Another idea is to add CONFIG_NOHZ_TICK_OFFLOAD as an experimental
feature.
> The complain about isolcpus is the immutable result. I'm thinking about
> making it modifiable to cpuset but I only see two possible solutions:
>
> - Make the root cpuset modifiable
> - Create a directory called "isolcpus" visible on the first cpuset mount
> and move all processes there.
So, if we move the control of the tick offload to nohz_full= itself,
we can completely ditch any isolcpus= change in this series.
I think this should give you a great relief :)
> > What about just adding the new functionality to nohz_full=? That is,
> > no new options, just make the tick go away since this has always been
> > what nohz_full= was intended to do?
>
> We can, or have isolcpus=nohz to do it, as both do almost the same.
>
> But I'm afraid about the overhead for people used to nohz_full= once
> they upgrade their kernels and see those workqueues once per second.
>
> We can still affine those workqueues (in fact the whole unbound workqueue
> mask) outside the nohz_full range. Still current users may be surprised
> about that new overhead on housekeeping CPUs...
>
On Tue, 16 Jan 2018 16:57:45 +0100
Frederic Weisbecker <[email protected]> wrote:
> On Fri, Jan 12, 2018 at 02:22:58PM -0500, Luiz Capitulino wrote:
> > On Thu, 4 Jan 2018 05:25:36 +0100
> > Frederic Weisbecker <[email protected]> wrote:
> >
> > > When a CPU runs in full dynticks mode, a 1Hz tick remains in order to
> > > keep the scheduler stats alive. However this residual tick is a burden
> > > for bare metal tasks that can't stand any interruption at all, or want
> > > to minimize them.
> > >
> > > Adding the boot parameter "isolcpus=nohz_offload" will now outsource
> > > these scheduler ticks to the global workqueue so that a housekeeping CPU
> > > handles that tick remotely.
> > >
> > > Note it's still up to the user to affine the global workqueues to the
> > > housekeeping CPUs through /sys/devices/virtual/workqueue/cpumask or
> > > domains isolation.
> > >
> > > Signed-off-by: Frederic Weisbecker <[email protected]>
> > > Cc: Chris Metcalf <[email protected]>
> > > Cc: Christoph Lameter <[email protected]>
> > > Cc: Luiz Capitulino <[email protected]>
> > > Cc: Mike Galbraith <[email protected]>
> > > Cc: Paul E. McKenney <[email protected]>
> > > Cc: Peter Zijlstra <[email protected]>
> > > Cc: Rik van Riel <[email protected]>
> > > Cc: Thomas Gleixner <[email protected]>
> > > Cc: Wanpeng Li <[email protected]>
> > > Cc: Ingo Molnar <[email protected]>
> > > ---
> > > kernel/sched/core.c | 88 ++++++++++++++++++++++++++++++++++++++++++++++--
> > > kernel/sched/isolation.c | 4 +++
> > > kernel/sched/sched.h | 2 ++
> > > 3 files changed, 91 insertions(+), 3 deletions(-)
> > >
> > > diff --git a/kernel/sched/core.c b/kernel/sched/core.c
> > > index d72d0e9..b964890 100644
> > > --- a/kernel/sched/core.c
> > > +++ b/kernel/sched/core.c
> > > @@ -3052,9 +3052,14 @@ void scheduler_tick(void)
> > > */
> > > u64 scheduler_tick_max_deferment(void)
> > > {
> > > - struct rq *rq = this_rq();
> > > - unsigned long next, now = READ_ONCE(jiffies);
> > > + struct rq *rq;
> > > + unsigned long next, now;
> > >
> > > + if (!housekeeping_cpu(smp_processor_id(), HK_FLAG_TICK_SCHED))

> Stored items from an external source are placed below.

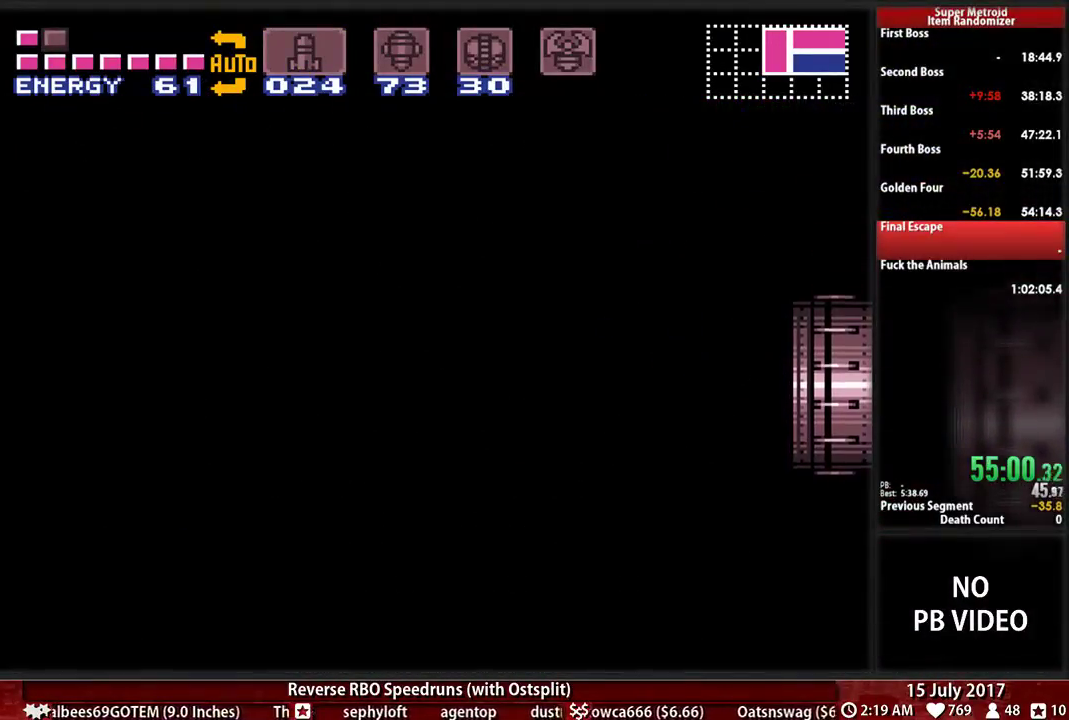
{"buttons": ["B", "DPAD_RIGHT"], "events": []}
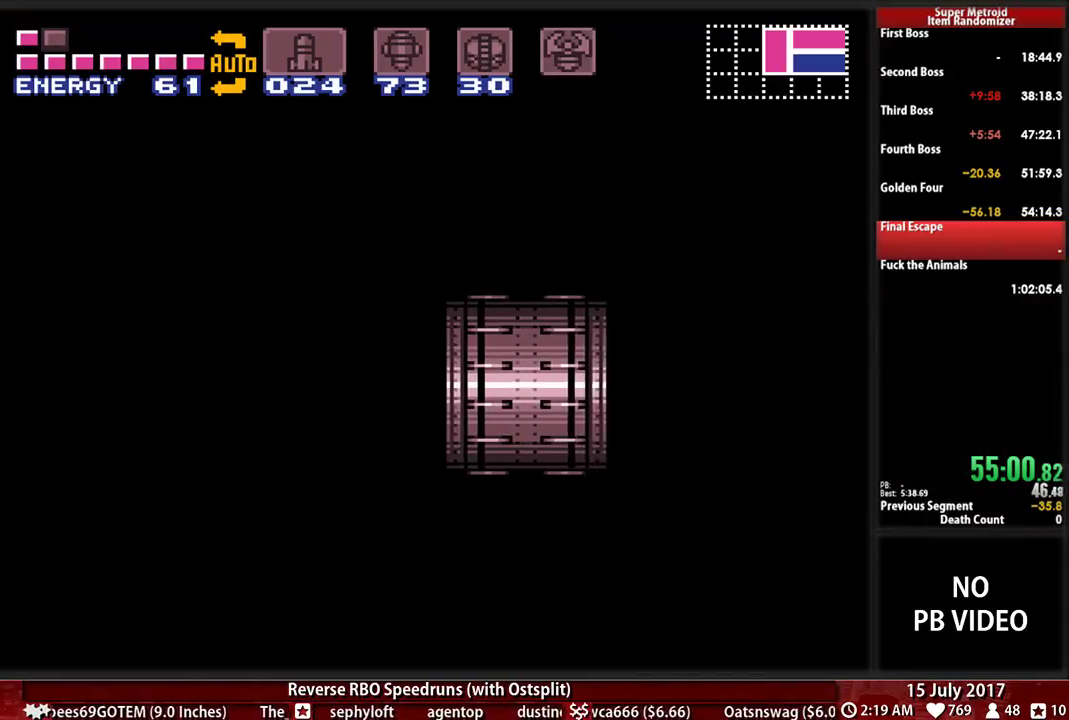
{"buttons": ["B", "DPAD_RIGHT"], "events": []}
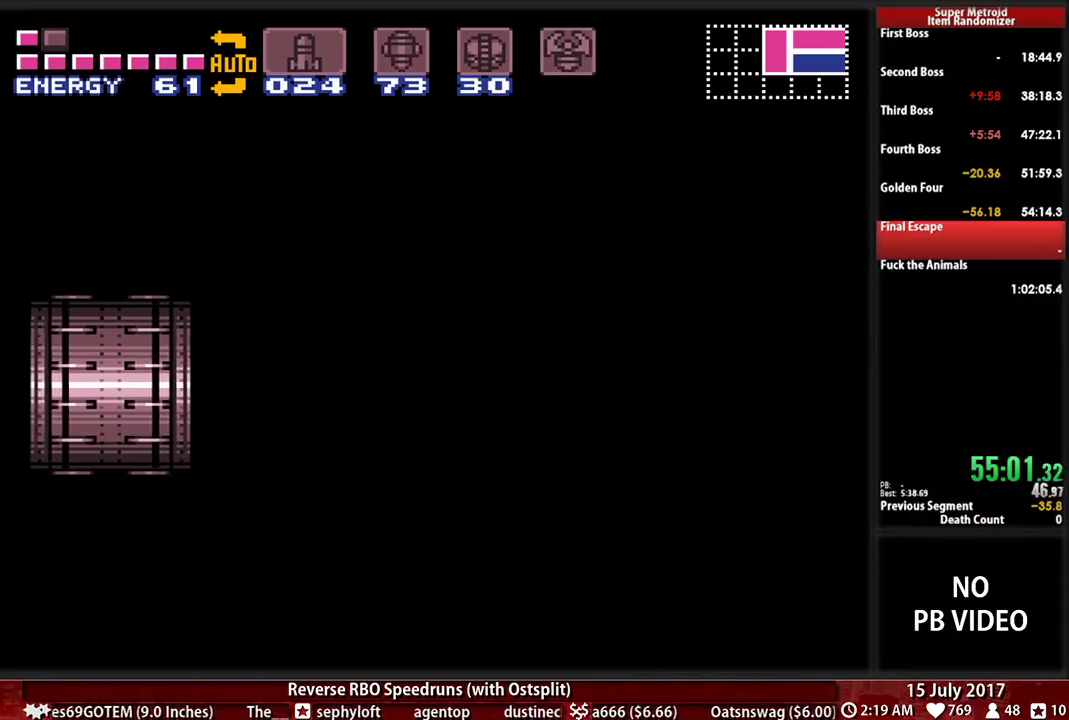
{"buttons": ["B", "DPAD_RIGHT"], "events": []}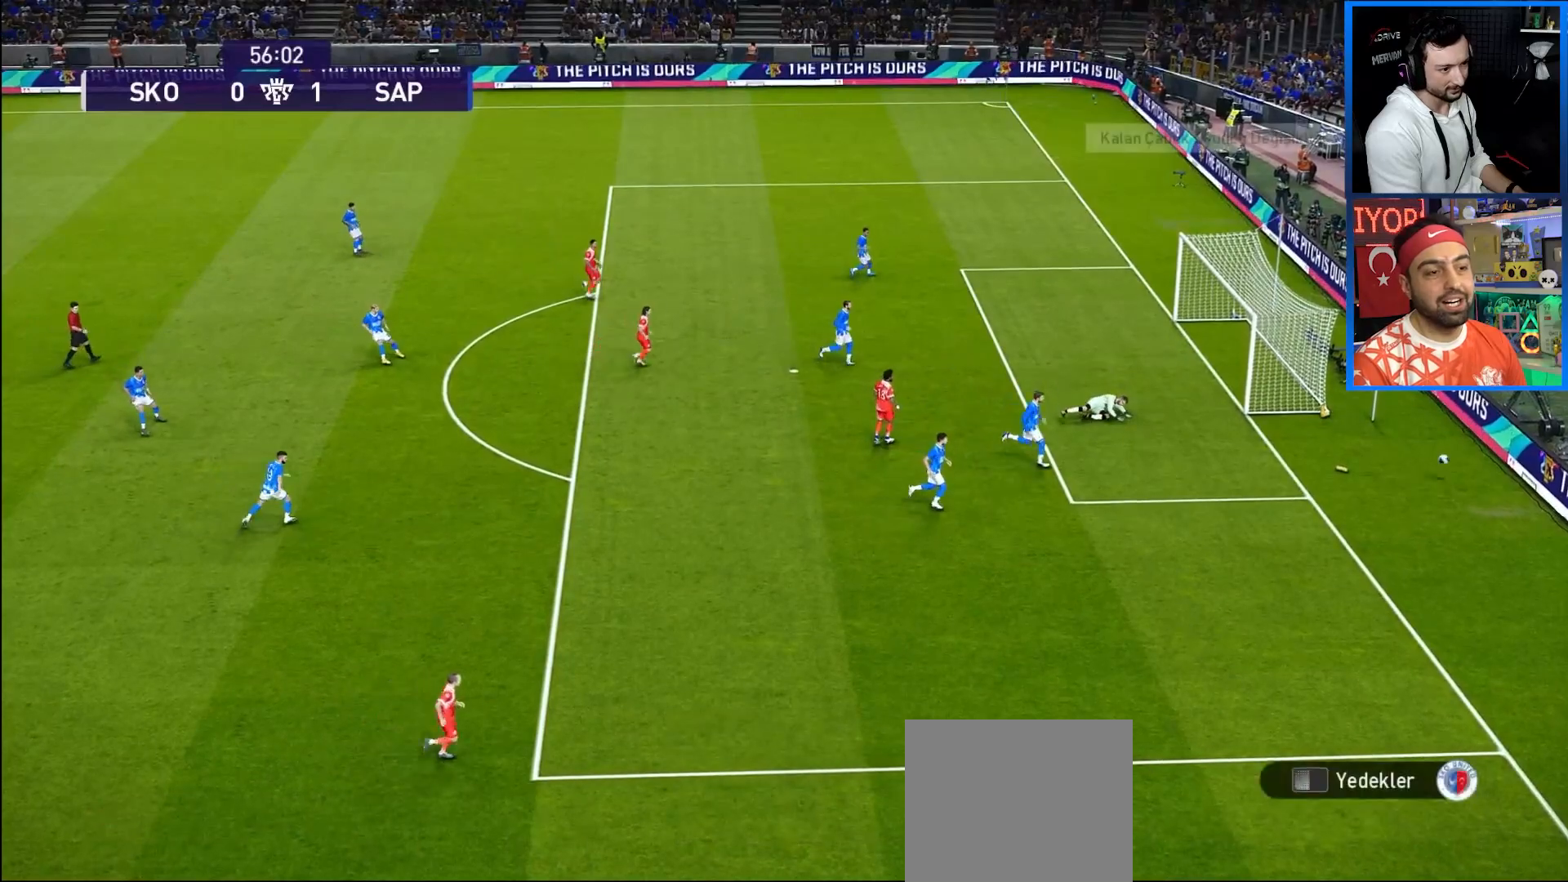
Gameplay with a controller (PlayStation layout); each line is a JSON object with the inputs held at the frame after it. "events" lists button and stick changes between this image and that frame as [ms after this image, input, new state], when the widget could be followed in between. Not read: L3 R3.
{"buttons": [], "left_stick": "center", "right_stick": "center", "events": [[17, "R1", "up"], [50, "DPAD_RIGHT", "up"]]}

> > > + return ktime_to_ns(KTIME_MAX);
> > > +
> > > + rq = this_rq();
> > > + now = READ_ONCE(jiffies);
> > > next = rq->last_sched_tick + HZ;
> > >
> > > if (time_before_eq(next, now))
> > > @@ -3062,7 +3067,82 @@ u64 scheduler_tick_max_deferment(void)
> > >
> > > return jiffies_to_nsecs(next - now);
> > > }
> > > -#endif
> > > +
> > > +struct tick_work {
> > > + int cpu;
> > > + struct delayed_work work;
> > > +};
> > > +
> > > +static struct tick_work __percpu *tick_work_cpu;
> > > +
> > > +static void sched_tick_remote(struct work_struct *work)
> > > +{
> > > + struct delayed_work *dwork = to_delayed_work(work);
> > > + struct tick_work *twork = container_of(dwork, struct tick_work, work);
> > > + int cpu = twork->cpu;
> > > + struct rq *rq = cpu_rq(cpu);
> > > + struct rq_flags rf;
> > > +
> > > + /*
> > > + * Handle the tick only if it appears the remote CPU is running
> > > + * in full dynticks mode. The check is racy by nature, but
> > > + * missing a tick or having one too much is no big deal.
> > > + */
> > > + if (!idle_cpu(cpu) && tick_nohz_tick_stopped_cpu(cpu)) {
> > > + rq_lock_irq(rq, &rf);
> > > + update_rq_clock(rq);
> > > + rq->curr->sched_class->task_tick(rq, rq->curr, 0);
> > > + rq_unlock_irq(rq, &rf);
> > > + }
> >
> > OK, so this executes task_tick() remotely. What about account_process_tick()?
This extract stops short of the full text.